Suppose the prior probability of the germ carrier is 10%. When in tests, germ carriers have the probability of $95\%$ to give positive results and $5\%$ to give negative; non-germ carriers have the probability of $1\%$ to give positive results and $99\%$ to give negative. Now, there is a person who passes the test three times, giving $2$ positive and $1$ negative results. The question is to calculate the probability of this person being germ carrier.

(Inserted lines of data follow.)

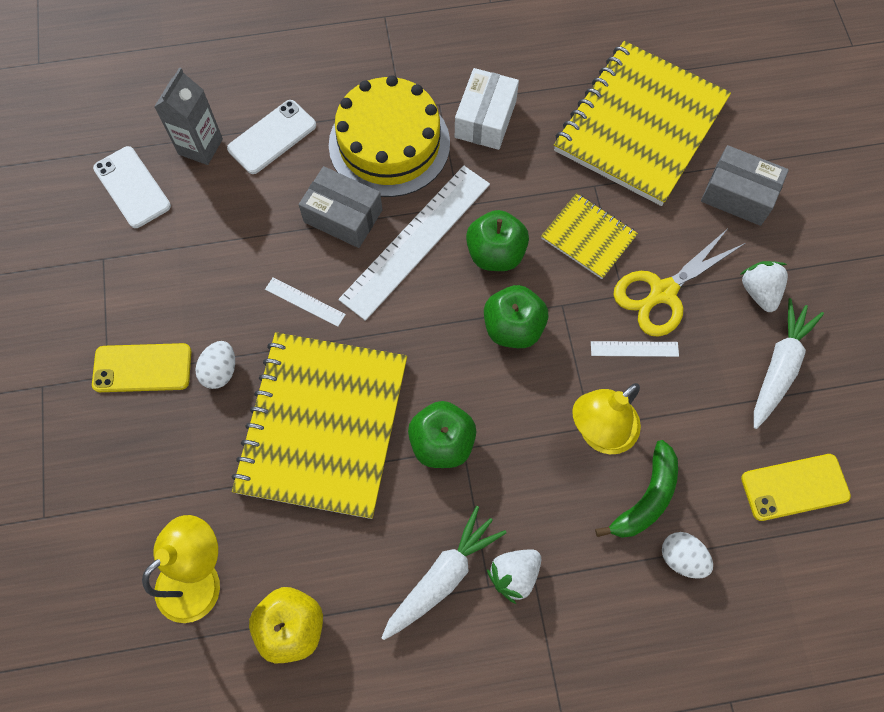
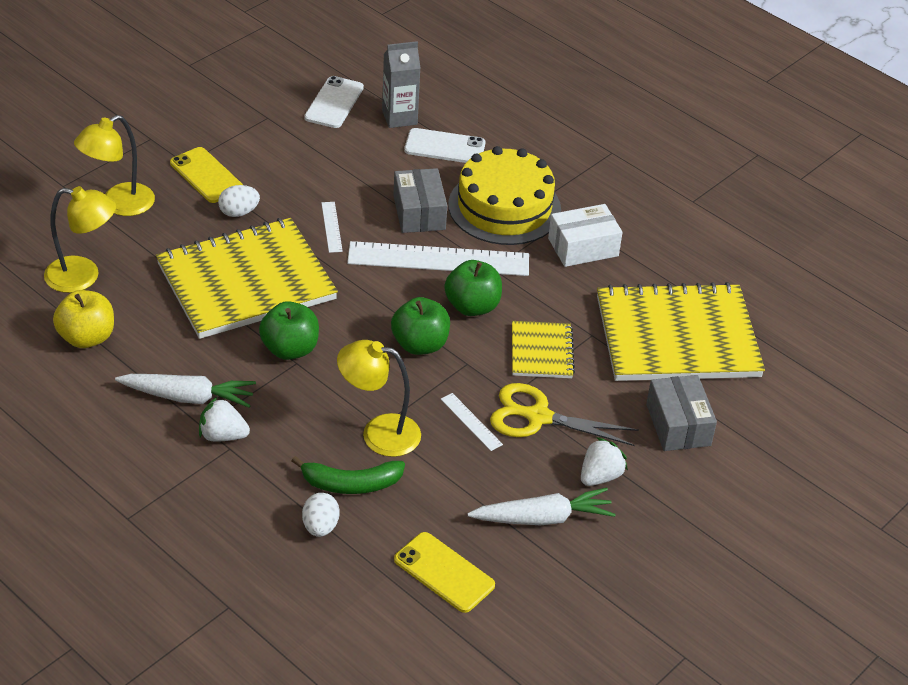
camera: 50 degrees right, 25 degrees down
(118, 478) = (119, 205): none -> yellow lamp

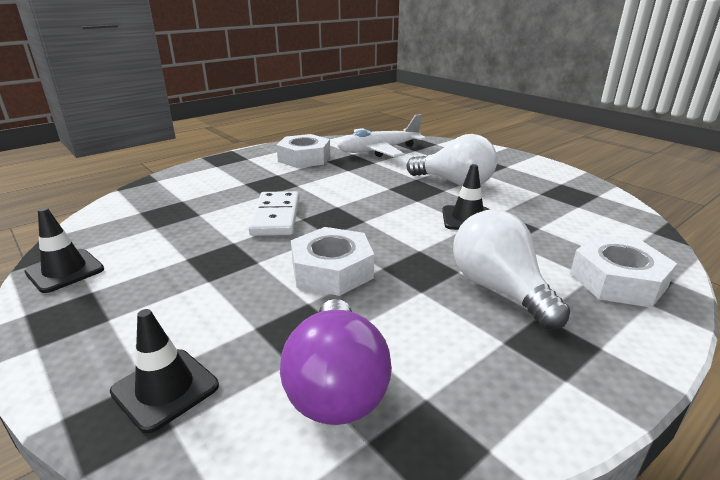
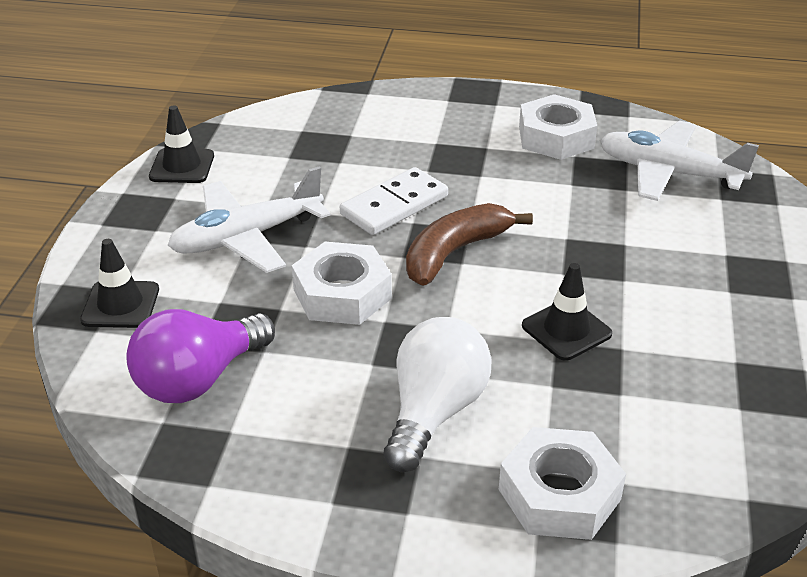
camera: 50 degrees right, 10 degrees up
(204, 280) = (247, 237): none -> white plane
(352, 219) = (454, 252): none -> brown banana
(455, 183) = (658, 278): white light bulb -> none

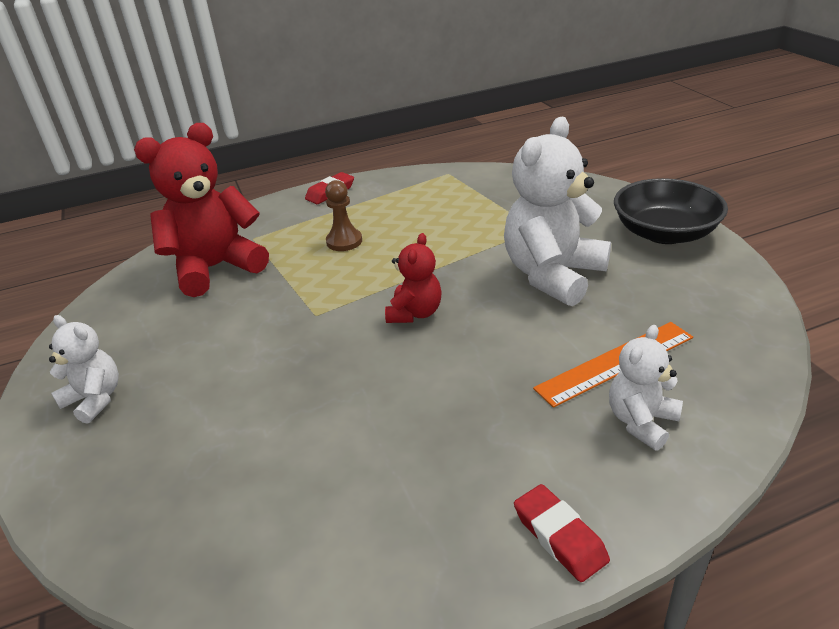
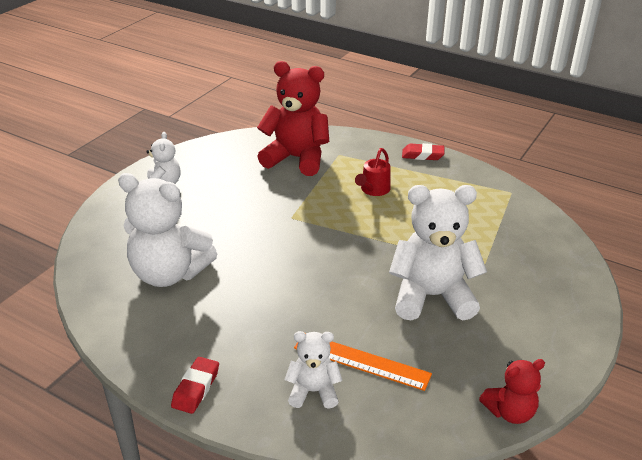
camera: 50 degrees right, 0 degrees up
(294, 470) = (169, 273): none -> white teddy bear
(344, 241) = (373, 190): brown pawn -> red watering can
(415, 313) = (329, 254): red teddy bear -> red teddy bear (510, 412)
(664, 233) = (553, 334): black bowl -> none

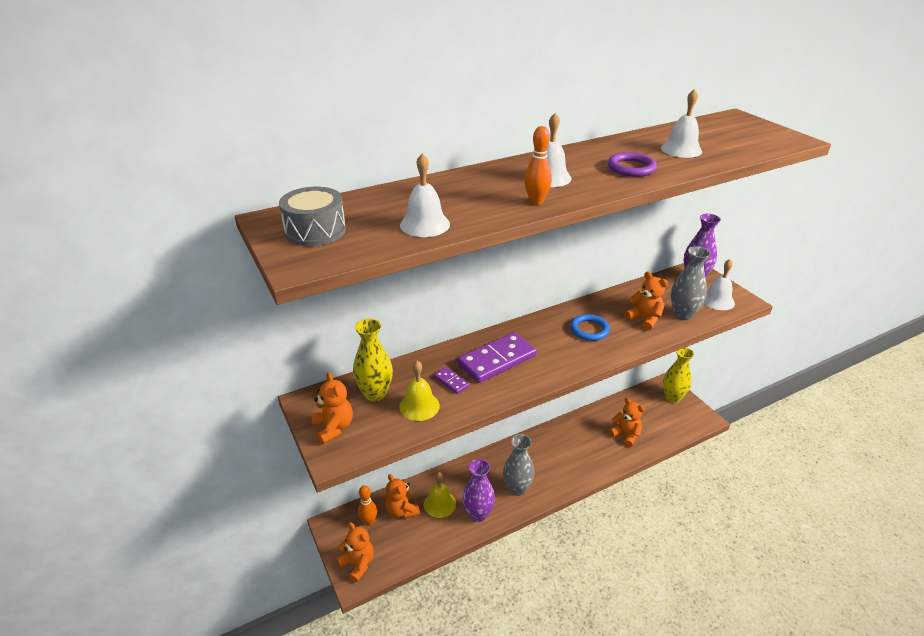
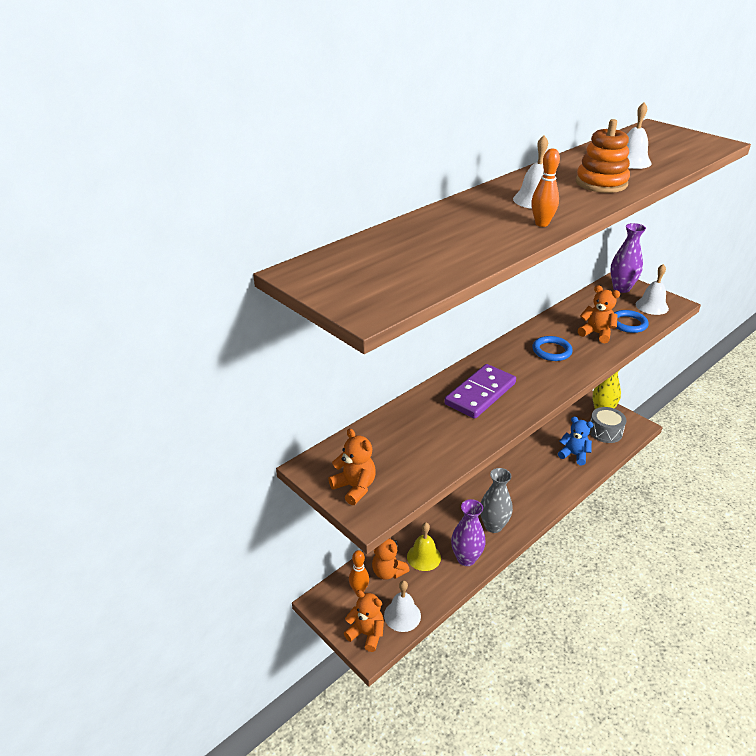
camera: 15 degrees left, 0 degrees up
(315, 231) = (354, 278): grey drum -> grey drum (605, 432)
(375, 394) = (378, 447): yellow vase -> none
(419, 406) = (429, 450): yellow bell -> none
(425, 224) = (456, 258): white bell -> white bell (402, 615)
(451, 381) = (447, 422): purple domino -> none
(625, 435) = (574, 455): orange teddy bear -> blue teddy bear
(631, 168) = (601, 183): purple ring -> orange stacking toy
(683, 314) = (628, 324): grey vase -> blue ring

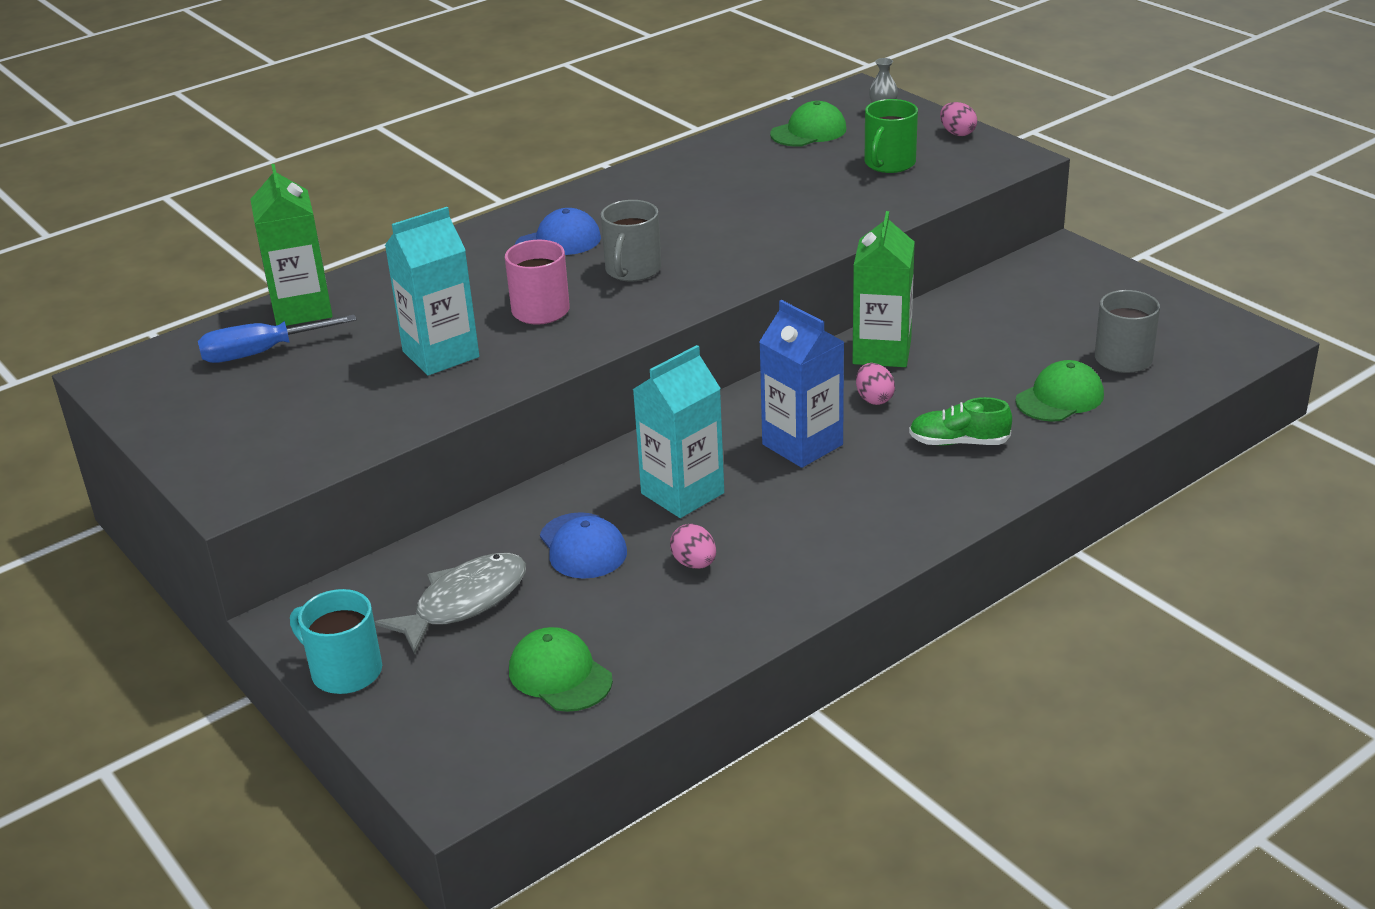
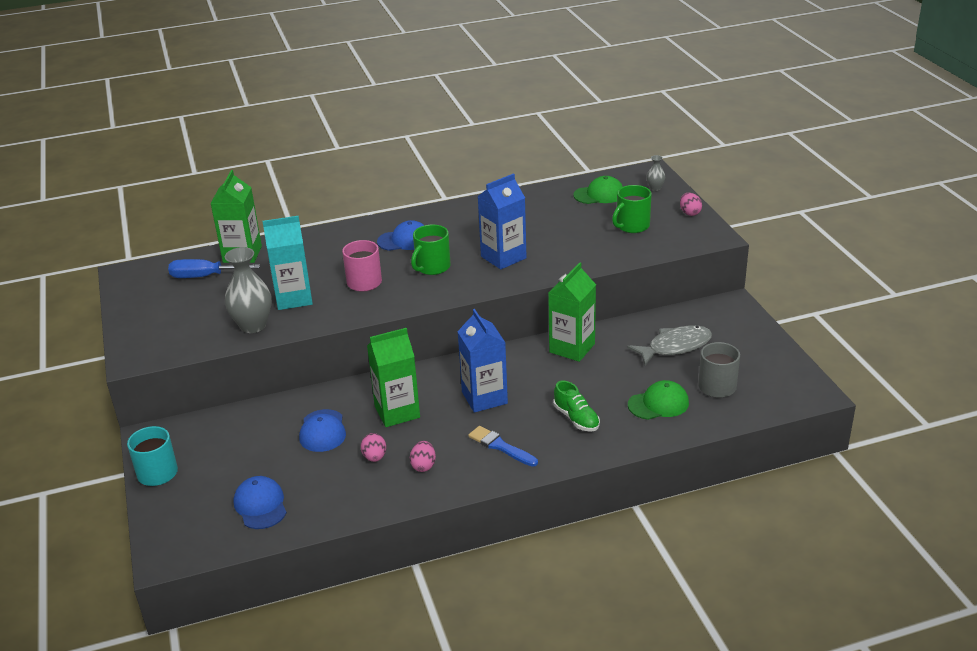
camera: 20 degrees right, 0 degrees up
(403, 406) = (253, 325): none -> grey vase
(464, 602) = (240, 448): grey fish -> grey fish (675, 347)
(560, 675) = (260, 505): green cap -> blue cap
(632, 270) = (432, 267): grey mug -> green mug
(682, 493) = (397, 412): turquoise carton -> green carton
(732, 237) = (503, 257): none -> blue carton
(874, 399) = (546, 378): pink egg -> pink egg (423, 466)
(876, 504) = (500, 446): none -> blue brush
(959, 442) = (576, 418): green shoe -> green shoe turned 150 degrees counterclockwise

The tests are independent.
My answer is:
Notate the prior probability of:
germ carrier $ P(A)=10 \% $
non-germ carrier $ P(\bar A)=90 \% $
and the event of
positive $b=1$
negative $b=0$
We list the conditional probability:
$P(b=1|A) = 95\%$
$P(b=0|A) = 5\%$
$P(b=1|\bar{A}) = 1\%$
$P(b=0|\bar{A}) = 99\%$
So, we calculate the prior probability of test results: $$P(b=1)=P(b=1|A)P(A) + P(b=1|\bar{A})P(\bar{A})=10.4\%$$ $$P(b=0)=P(b=0|A)P(A) + P(b=0|\bar{A})P(\bar{A})=89.6\%$$ Finally, we calculate the posterior by knowing the tests are independent
$$ P(A|b=1,1,0)=\frac{P(b=1,1,0|A)P(A)}{P(b=1,1,0)} = \frac{P(b=1|A)P(b=1|A)P(b=0|A)P(A)}{P(b=1)P(b=1)P(b=0)} \approx 46.56\%$$
So, did I do it right?
Let $X$ be the 3 tests.
$P(A|X)=\frac{P(X|A)P(A)}{P(X|\bar{A})P(\bar{A})+P(X|A)P(A)}$
$=\frac{0.1\times C_3^2\times 0.95^2\times 0.05}{0.1\times C_3^2\times 0.95^2\times 0.05+0.9\times C_3^1\times0.01^2\times0.99 }$
$=0.9806$
Am I correct? I need your confirmation.